*** INFORMATION SUPPLIED Section Begins ***

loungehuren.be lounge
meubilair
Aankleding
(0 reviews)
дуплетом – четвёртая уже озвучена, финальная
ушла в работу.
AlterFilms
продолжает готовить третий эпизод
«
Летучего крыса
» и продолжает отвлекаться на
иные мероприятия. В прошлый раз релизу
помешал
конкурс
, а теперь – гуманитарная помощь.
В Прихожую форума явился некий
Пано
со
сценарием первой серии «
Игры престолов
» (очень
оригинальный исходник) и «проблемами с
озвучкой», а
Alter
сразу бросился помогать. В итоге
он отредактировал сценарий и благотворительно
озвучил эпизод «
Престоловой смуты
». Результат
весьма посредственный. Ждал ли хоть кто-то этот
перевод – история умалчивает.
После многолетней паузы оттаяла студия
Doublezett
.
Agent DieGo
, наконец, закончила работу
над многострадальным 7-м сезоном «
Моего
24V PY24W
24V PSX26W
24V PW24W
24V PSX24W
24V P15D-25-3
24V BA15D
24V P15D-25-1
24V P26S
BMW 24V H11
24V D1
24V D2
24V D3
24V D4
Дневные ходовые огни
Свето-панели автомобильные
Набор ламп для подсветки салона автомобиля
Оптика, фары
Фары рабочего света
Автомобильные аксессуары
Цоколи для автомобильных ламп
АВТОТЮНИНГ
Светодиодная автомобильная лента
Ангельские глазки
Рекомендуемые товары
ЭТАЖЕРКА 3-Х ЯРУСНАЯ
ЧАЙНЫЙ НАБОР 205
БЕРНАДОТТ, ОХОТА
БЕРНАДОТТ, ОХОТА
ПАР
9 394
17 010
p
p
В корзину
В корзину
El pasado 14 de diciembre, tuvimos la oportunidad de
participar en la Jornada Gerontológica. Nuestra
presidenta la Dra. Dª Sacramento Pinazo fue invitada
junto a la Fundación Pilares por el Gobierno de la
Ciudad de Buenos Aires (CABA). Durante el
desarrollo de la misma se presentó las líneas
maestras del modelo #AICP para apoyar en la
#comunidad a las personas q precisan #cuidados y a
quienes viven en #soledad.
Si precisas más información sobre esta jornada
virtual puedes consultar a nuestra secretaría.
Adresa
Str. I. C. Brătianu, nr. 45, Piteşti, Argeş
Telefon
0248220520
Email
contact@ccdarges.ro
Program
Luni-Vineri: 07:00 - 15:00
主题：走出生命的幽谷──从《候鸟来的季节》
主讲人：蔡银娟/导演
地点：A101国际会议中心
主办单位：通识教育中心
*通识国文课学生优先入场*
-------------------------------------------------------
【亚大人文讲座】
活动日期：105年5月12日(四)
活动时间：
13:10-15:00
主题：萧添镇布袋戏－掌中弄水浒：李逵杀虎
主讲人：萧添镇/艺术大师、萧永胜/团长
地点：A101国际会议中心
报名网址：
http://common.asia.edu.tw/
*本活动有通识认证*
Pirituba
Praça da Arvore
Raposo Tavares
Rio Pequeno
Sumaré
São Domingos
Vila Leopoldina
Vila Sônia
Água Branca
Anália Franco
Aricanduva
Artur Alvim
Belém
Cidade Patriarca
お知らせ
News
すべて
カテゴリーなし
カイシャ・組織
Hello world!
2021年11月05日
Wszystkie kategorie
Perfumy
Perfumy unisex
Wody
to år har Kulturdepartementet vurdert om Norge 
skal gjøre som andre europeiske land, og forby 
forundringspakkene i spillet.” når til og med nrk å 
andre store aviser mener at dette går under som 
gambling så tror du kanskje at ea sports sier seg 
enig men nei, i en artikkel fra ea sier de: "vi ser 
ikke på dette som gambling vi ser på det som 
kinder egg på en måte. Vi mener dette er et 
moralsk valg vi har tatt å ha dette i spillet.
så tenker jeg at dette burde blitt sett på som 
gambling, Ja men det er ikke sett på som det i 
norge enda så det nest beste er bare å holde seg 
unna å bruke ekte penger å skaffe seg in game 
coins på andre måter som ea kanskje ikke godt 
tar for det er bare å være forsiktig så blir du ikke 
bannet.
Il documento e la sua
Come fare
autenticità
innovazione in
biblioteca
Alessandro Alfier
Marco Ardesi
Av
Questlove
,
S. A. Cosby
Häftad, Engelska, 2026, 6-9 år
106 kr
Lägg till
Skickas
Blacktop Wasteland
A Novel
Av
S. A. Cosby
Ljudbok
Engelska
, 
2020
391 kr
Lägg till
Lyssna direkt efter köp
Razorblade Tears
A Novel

*** INFORMATION SUPPLIED Section Ends ***

Report the lines above that contain "gambling".

gambling så tror du kanskje at ea sports sier seg 
ikke på dette som gambling vi ser på det som 
gambling, Ja men det er ikke sett på som det i 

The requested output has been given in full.